Meditation and Its Effects on Social Understanding

Carolynn Bructo, Rachel Freshwater, Kaillee Philleo, and Carly Schepacarter (Advisor: Danielle Findley-Van Nostrand)

Background Information

We know from previous research that meditation can provide positive outcomes for the individual, such as more prosocial behaviors, but can separate forms of meditation impact our self-reported feelings of compassion, self-compassion, and self-efficacy (Condon et al., 2013)?  We wanted to test this theory with mindfulness meditation that focused on the self, and compassion meditation intended to focus on others. Additionally, a large body of work recognizes the impact of meditation in longitudinal studies but lacks work on more immediate influences of meditation behavior. Through this research, our goal was to address the connection between different types of meditation performed the same day on various self-report scales about understanding the self and reacting to other people. We believed that participants who were asked to perform compassion meditation would report higher levels of compassion than those in the mindfulness meditation and control groups. We also believed that participants who performed mindfulness meditation would report higher levels of self-compassion and self-efficacy than the compassion meditation and control groups.


113 participants were recruited through Roanoke College’s SONA system in the psychology department and received 1 SONA credit for participating in all parts of the study. Participants then completed a survey in which they were randomly assigned into a group to practice compassion meditation, mindfulness meditation, or listen to a set of random facts for a control group. All of these presented as videos with a dark screen and were three minutes long. All participants then completed questionnaires to test their self-efficacy, compassion, state and trait-based self-compassion, and demographics following their interaction with the videos.

Results and Discussion

The compassion measure proved to be the only statistically significant result of the research. Participants who completed the mindfulness meditation had higher reported levels of compassion than the control group. This may have been true because the mindfulness video encouraged participants to be aware of how they were feeling in the moment, which could have led participants to feel more benefits of meditation than the compassion meditation video, which encouraged a bit more introspection and thoughts of less positive things. When we feel positive, we feel more likely to give, which could have led to this result. We attribute this to our inability to have face-to-face sessions and for experimenters to monitor the behaviors of participants while they were instructed to engage in the various types of meditation. Our meditation conditions did not seem to have an effect on compassion towards self and self-efficacy. Contrary to our expectations, the compassion meditation condition, specifically, did not have any effect on compassion towards others either. These results could indicate that a brief, isolated exposure may not be enough to see the results of increased compassion towards self and others, and self-efficacy.

Data extract →
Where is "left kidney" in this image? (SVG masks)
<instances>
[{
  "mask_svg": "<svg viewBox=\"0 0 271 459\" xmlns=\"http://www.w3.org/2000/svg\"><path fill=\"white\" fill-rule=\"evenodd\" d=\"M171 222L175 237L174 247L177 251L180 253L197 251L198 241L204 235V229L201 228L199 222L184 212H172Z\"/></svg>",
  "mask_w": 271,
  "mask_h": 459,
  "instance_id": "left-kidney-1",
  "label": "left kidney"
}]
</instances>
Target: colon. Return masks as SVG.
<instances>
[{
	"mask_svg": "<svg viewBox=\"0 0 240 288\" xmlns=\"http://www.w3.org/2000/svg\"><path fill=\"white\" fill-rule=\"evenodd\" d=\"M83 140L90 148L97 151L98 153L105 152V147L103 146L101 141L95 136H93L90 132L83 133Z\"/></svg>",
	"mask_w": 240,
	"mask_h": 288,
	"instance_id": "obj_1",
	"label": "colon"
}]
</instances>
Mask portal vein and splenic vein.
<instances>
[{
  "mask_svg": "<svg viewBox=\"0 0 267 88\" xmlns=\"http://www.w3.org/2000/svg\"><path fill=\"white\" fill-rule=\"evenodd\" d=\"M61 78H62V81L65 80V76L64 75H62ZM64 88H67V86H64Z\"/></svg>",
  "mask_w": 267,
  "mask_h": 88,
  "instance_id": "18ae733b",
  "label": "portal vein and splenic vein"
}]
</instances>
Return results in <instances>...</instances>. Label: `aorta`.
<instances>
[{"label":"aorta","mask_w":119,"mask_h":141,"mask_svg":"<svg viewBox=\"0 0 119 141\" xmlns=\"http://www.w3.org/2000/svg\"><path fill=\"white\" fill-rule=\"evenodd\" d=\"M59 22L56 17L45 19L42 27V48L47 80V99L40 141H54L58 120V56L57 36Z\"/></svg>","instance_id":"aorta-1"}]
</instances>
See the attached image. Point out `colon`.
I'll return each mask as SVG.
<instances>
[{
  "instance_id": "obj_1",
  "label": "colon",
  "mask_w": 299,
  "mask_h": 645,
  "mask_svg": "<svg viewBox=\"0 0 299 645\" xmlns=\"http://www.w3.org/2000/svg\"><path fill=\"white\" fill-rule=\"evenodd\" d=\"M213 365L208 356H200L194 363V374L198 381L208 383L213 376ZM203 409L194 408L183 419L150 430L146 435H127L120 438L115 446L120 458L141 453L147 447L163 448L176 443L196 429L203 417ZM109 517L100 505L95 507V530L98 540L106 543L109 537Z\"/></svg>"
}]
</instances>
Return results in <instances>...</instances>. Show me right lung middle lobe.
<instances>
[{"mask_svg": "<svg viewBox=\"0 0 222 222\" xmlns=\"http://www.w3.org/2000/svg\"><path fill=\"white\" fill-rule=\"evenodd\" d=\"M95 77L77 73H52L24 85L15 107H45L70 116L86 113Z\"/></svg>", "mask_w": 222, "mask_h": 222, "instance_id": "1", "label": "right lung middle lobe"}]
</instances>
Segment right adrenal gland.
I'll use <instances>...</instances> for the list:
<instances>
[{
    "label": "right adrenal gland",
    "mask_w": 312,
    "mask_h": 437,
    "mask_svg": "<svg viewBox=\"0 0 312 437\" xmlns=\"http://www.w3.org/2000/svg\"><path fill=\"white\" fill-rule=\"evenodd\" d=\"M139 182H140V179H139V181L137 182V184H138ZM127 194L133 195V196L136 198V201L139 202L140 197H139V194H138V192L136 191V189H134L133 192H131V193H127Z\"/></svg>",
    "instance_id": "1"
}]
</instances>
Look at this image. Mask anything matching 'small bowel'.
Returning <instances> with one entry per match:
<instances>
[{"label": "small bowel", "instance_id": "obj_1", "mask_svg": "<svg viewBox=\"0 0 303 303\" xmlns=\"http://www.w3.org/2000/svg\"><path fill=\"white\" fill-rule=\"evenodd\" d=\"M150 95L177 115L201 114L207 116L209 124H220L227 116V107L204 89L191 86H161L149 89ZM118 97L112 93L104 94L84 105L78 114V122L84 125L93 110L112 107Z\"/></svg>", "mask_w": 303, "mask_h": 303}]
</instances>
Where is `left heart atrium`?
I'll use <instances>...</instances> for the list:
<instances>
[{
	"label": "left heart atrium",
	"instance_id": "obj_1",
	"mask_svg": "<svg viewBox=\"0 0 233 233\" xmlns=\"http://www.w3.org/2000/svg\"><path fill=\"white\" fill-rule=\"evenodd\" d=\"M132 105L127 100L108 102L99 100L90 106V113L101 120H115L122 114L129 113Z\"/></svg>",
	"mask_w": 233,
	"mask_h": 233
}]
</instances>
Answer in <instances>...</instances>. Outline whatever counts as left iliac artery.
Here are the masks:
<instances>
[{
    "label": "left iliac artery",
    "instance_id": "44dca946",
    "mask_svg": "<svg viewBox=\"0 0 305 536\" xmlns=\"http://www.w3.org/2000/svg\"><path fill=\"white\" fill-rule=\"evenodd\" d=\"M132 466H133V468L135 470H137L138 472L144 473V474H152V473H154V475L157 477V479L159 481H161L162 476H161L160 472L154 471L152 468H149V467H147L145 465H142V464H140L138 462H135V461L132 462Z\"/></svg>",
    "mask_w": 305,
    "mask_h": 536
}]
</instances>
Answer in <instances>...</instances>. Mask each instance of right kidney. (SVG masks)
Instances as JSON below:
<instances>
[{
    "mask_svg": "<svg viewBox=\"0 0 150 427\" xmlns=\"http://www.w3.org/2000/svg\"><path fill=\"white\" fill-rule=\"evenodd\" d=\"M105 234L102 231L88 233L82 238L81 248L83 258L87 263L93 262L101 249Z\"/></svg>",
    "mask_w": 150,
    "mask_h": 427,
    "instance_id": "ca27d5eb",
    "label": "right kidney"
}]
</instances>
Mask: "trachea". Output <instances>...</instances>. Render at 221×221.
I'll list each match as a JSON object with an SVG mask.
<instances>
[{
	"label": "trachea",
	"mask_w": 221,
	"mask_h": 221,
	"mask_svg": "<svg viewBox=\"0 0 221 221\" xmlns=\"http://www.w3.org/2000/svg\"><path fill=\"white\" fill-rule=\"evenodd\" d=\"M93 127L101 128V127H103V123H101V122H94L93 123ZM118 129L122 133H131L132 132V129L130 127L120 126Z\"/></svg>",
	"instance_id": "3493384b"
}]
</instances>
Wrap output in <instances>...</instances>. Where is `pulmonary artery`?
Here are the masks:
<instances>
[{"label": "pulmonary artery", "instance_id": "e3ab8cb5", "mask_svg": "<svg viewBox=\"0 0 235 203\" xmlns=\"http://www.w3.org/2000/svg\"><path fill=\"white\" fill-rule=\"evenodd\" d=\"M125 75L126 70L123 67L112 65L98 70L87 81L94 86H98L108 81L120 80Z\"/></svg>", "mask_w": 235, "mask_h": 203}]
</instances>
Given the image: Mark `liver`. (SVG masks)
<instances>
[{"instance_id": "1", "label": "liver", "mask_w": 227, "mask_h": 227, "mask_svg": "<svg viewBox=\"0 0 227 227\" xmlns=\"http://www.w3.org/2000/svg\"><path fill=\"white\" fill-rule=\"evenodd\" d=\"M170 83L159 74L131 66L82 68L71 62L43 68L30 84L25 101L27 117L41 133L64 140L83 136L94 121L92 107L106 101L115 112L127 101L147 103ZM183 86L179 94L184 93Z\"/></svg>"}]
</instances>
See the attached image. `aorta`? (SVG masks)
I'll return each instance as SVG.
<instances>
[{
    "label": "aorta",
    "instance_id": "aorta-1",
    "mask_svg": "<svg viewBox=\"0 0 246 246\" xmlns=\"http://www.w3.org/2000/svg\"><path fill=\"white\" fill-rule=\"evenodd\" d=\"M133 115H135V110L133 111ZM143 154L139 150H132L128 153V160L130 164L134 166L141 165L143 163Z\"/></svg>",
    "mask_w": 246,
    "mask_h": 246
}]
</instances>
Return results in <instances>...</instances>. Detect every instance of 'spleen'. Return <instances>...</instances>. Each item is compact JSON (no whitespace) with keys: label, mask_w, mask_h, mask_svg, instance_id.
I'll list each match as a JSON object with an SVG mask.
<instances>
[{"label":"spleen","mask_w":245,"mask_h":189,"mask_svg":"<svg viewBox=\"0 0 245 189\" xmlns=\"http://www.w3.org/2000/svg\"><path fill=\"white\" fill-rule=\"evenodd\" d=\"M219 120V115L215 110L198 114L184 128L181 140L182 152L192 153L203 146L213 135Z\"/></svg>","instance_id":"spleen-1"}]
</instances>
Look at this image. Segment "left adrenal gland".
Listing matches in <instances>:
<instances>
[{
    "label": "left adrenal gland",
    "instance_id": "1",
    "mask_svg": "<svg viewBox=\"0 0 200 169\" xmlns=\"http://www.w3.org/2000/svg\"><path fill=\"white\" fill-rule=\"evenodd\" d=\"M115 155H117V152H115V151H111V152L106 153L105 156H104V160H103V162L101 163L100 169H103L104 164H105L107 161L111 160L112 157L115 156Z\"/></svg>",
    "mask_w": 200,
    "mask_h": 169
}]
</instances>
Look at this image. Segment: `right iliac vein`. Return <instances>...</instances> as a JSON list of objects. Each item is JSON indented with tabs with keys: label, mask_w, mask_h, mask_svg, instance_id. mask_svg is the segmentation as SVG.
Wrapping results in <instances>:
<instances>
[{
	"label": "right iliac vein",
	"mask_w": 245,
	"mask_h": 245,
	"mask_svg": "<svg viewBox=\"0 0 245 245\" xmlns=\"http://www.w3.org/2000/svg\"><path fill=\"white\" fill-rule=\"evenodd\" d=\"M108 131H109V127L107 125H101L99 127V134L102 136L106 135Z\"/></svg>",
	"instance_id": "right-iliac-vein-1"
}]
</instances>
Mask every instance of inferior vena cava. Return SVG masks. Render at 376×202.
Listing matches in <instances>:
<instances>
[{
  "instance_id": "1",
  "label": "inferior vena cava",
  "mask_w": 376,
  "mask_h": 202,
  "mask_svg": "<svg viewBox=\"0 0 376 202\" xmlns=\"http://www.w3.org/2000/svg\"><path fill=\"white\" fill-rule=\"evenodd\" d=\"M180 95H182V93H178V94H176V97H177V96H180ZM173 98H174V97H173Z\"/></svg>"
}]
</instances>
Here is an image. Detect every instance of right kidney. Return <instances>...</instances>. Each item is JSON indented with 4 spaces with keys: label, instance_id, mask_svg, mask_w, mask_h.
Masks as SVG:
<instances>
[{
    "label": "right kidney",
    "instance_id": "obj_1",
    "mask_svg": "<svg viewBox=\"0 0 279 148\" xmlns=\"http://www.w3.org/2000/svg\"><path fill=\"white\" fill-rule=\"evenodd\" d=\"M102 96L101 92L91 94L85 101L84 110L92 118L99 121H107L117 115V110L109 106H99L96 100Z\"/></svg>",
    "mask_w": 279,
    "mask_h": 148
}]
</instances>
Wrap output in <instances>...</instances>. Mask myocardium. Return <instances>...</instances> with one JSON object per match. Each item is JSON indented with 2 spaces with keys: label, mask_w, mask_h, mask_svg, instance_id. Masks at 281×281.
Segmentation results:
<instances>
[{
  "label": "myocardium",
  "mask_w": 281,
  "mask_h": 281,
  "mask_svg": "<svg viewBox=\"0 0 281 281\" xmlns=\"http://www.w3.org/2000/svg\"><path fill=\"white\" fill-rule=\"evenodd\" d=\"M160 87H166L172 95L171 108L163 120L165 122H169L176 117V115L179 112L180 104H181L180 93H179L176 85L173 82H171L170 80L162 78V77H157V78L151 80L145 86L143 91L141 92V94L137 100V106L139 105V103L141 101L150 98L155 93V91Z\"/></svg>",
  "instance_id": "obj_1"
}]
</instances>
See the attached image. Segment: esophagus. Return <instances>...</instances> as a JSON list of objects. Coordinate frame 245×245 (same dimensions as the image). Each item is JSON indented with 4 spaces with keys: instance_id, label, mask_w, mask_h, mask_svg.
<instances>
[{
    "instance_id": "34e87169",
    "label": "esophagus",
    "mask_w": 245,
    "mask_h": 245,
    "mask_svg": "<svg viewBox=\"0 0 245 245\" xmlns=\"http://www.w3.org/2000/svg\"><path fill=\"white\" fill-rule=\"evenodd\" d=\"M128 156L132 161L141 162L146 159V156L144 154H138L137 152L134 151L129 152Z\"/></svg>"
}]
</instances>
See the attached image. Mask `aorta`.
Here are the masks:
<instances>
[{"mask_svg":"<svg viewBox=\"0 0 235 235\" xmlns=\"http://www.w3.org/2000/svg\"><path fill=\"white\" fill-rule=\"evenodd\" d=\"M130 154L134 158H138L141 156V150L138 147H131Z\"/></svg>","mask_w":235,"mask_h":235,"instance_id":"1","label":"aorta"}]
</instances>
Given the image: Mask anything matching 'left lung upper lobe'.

Exercises →
1. Can you condense the paragraph of the meditation study above that begins "113 participants were recruited" into a short bulleted list that keeps its main facts?
2. How many lines of the records contain the string "Answer"? Case counts; reply with the number alone.

Responses by task →
1.
- 113 participants were recruited through Roanoke College's psychology department SONA system and received 1 SONA credit for completing all parts of the study.
- Through a survey, each participant was randomly assigned to compassion meditation, mindfulness meditation, or a control group that listened to a set of random facts.
- All three conditions were three-minute videos with a dark screen.
- Afterward, all participants completed questionnaires on self-efficacy, compassion, state and trait self-compassion, and demographics.

2. 2